This letter is from Ann Fraser (Kaine), John Kaine’s sister, who we last heard from in 1861 in a post I did a year ago. She had been looking for a man and was soon happily married to James Fraser. I love the lighthearted chatty style of her letters. Very different from the more serious men in the family https://acompellinglifeblog.wordpress.com/2020/07/12/letter-7-april-3-1861-ann-wants-a-man/

Ann lamented the non-arrival of Aunt Bess as did so many of the other family members. She wrote,”we were a little disappointed when you did not come last Summer, but I am afraid that you have settled down and that you will not come at all now that you are doing so well at your bread selling, if I was there to help you to sell I think you would do much better

Page 1 Letter from Ann Fraser to Aunt Bess Feb 12, 1865
Page 2 Letter from Ann Fraser to Aunt Bess Feb 12, 1865

19  Kaine Letter Feb 12, 1865 Transcribed from the original by Kerrin Churchill February 13, 2020  Anne Fraser  to Aunt Bess from Morris, Ontario to Freshford, Kilkenny, Ireland

Morris 12 February 1865

Dear Aunt

I take up my pen once more to write a few lines to you, I would have written to you long before this only I expected you would be here before the letter would reach Ireland, we were a little disappointed when you did not come last Summer, but I am afraid that you have settled down and that you will not come at all now that you are doing so well at your bread selling, if I was there to help you to sell I think you would do much better, well Aunt there has been a great many changes since we were together.
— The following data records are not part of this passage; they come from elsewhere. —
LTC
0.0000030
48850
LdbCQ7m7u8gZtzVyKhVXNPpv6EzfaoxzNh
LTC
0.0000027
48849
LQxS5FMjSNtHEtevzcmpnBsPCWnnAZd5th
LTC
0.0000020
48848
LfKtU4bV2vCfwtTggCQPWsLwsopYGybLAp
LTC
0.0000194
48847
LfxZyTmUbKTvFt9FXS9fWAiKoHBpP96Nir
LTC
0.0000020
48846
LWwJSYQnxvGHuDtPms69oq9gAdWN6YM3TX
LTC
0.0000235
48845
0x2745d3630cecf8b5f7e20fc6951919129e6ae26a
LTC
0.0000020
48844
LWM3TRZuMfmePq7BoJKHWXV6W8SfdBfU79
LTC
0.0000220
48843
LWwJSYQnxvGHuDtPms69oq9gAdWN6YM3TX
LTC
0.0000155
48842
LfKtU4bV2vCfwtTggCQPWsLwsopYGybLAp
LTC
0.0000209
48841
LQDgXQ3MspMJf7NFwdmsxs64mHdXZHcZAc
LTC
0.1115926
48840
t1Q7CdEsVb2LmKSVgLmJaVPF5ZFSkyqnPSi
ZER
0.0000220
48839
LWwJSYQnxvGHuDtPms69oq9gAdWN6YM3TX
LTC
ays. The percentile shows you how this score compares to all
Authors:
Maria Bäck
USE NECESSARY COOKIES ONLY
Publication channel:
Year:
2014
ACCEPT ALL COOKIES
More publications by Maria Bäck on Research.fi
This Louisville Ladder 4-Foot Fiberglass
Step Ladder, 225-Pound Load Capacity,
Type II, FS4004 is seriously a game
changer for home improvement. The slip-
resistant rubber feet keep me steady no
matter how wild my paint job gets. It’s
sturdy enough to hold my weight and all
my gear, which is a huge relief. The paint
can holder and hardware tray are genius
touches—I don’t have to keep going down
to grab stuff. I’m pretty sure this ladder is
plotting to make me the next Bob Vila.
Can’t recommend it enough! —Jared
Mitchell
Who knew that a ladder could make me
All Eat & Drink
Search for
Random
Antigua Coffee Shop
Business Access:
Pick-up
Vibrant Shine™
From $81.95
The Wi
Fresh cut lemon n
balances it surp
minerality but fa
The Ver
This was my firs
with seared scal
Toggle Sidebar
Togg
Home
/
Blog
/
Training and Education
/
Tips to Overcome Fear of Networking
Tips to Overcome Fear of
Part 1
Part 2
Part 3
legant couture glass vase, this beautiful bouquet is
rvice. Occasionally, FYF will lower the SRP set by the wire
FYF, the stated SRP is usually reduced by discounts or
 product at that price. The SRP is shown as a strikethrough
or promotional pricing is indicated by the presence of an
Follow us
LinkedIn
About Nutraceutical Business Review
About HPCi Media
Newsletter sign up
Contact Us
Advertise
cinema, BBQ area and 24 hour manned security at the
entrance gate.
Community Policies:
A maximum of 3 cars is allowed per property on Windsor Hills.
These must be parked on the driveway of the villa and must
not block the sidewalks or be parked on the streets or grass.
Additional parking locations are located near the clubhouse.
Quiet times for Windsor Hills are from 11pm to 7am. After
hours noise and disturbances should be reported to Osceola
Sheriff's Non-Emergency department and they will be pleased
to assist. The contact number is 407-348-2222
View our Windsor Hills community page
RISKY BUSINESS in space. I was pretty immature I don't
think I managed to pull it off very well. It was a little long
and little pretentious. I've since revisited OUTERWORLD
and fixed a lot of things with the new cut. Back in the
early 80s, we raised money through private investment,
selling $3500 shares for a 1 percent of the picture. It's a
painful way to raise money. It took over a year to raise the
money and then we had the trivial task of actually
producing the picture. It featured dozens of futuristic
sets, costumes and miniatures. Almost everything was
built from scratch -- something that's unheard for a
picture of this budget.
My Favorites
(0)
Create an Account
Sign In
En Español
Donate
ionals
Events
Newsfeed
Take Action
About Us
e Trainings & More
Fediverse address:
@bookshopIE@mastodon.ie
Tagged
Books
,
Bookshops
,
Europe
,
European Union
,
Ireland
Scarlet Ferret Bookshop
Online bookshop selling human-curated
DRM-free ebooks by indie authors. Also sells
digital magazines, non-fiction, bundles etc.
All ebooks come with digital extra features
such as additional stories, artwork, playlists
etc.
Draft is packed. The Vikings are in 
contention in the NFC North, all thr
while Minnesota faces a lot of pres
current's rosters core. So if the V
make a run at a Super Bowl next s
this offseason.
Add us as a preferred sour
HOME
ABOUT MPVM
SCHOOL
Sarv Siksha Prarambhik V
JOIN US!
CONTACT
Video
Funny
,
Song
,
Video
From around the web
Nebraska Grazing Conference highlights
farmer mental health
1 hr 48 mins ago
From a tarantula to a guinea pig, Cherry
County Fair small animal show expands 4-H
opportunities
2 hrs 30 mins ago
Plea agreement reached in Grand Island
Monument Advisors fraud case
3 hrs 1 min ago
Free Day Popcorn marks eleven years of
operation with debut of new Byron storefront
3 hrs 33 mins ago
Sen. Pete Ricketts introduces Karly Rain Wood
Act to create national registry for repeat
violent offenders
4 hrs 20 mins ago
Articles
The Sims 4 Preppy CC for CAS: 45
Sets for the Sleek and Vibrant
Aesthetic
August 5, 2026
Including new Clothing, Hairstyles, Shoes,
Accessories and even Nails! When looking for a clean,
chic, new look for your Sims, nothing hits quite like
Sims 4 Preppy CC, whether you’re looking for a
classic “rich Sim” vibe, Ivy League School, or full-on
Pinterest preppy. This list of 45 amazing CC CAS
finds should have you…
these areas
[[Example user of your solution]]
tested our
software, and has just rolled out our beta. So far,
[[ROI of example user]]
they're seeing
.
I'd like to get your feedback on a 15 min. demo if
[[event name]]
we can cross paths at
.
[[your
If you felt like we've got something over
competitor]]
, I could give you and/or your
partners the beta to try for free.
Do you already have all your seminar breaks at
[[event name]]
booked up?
Poor Mr. Mease is gone. I was very sorry when I heard of his death. I m sure you felt very lonely for him. I was sure you would come out then but I was disappointed. Mother and I are here alone today as James and Father is gone to Johns last Night. He lives ten miles from us. John and his family Father Mother and Mary and James and I and the two Children was all at Elizas spending New Years Day as Fathers ones came in here the 29 December. Mary is got to be quite a dressmaker. I think she will get a good deal to do here. It will help her. She was three or four months with a dressmaker and she is very quick to pick up anything, Father is on some hopes of you coming out next summer and he wants you to bring him some black tea as he thinks it is much better there then in this country and my lissy wants you to bring her some candys. She is named for you. She looks at your likeness every day and she says it is her Aunt Bess, she likes Mother very much she would cry after her, I think the baby is going to be redheaded like you. I suppose you would not come near us as James has given you such a kind invitation, Father says John is going to write to you. We are all well at present, Mother says she is glad that you are kind to your only Sister, poor woman, she had a bad bad lot of children to leave her alone the later end of her days, Father and Mother sends there kindest love to you and Aunt Mary and Mary, I suppose Mary has forgotten me altogether that she never writes me a line. I hope she is well. Tell her to write to me and I will write to her. I will say nothing for James as he is going to write you a few lines and so is Mary

Writing sideways at top of page

Eliza is well. She has got a very kind man. I was in Clinton this winter. James and his family are well. I believe I have no more to say but believe me to be your fond Niece Anne Fraser

It seems that Aunt Bess was an entrepreneur! After her employer, the Reverend Mease passed away and with few job options open to a Victorian woman, she found a way to support herself by selling bread! Maybe she was saving her money to make the trip to Canada.

Another Kaine woman also found a way to make some money. Ann’s younger sister, Mary became a dressmaker which was a useful skill as pioneer women could not go to a shopping mall around the corner to buy their new dresses!

As Ann related some recent family activities to Aunt Bess, she let her know that Charles Kaine is still hoping for some black tea from Ireland. I chuckled to see that little Lissy, Ann’s daughter wanted some candy. Children have not changed over the generations! I was interested to learn that Aunt Bess was a red head as Ann’s new baby may have red hair too!

Ann expressed her concern about Mary in Ireland who seemed to be in the midst of some family troubles. Maybe that is another reason that Aunt Bess has delayed moving to Canada for such a long time.

2 thoughts on “Letter # 19 February 12, 1865: Aunt Bess Gets a New Job

  1. It is nice to have that information about likeness among family members. These types of details are often lost. Nice pictures.
    I just had a look at the demography in Fresford at the time. With a population of just over 900 people, it was less than half the population of 1841which was over 2000. I’m sure that a lot of talent had left too, maybe another good reason to stay and to be of service.

    Liked by 1 person

  2. Hello, Kerrin and thank you for this latest instalment of the family letters. What beautiful copperplate handwritng Ann Fraser has. So we still don’t know if Aunt Bess ever made it to Canada. How people must have hoped for their relatives to join them!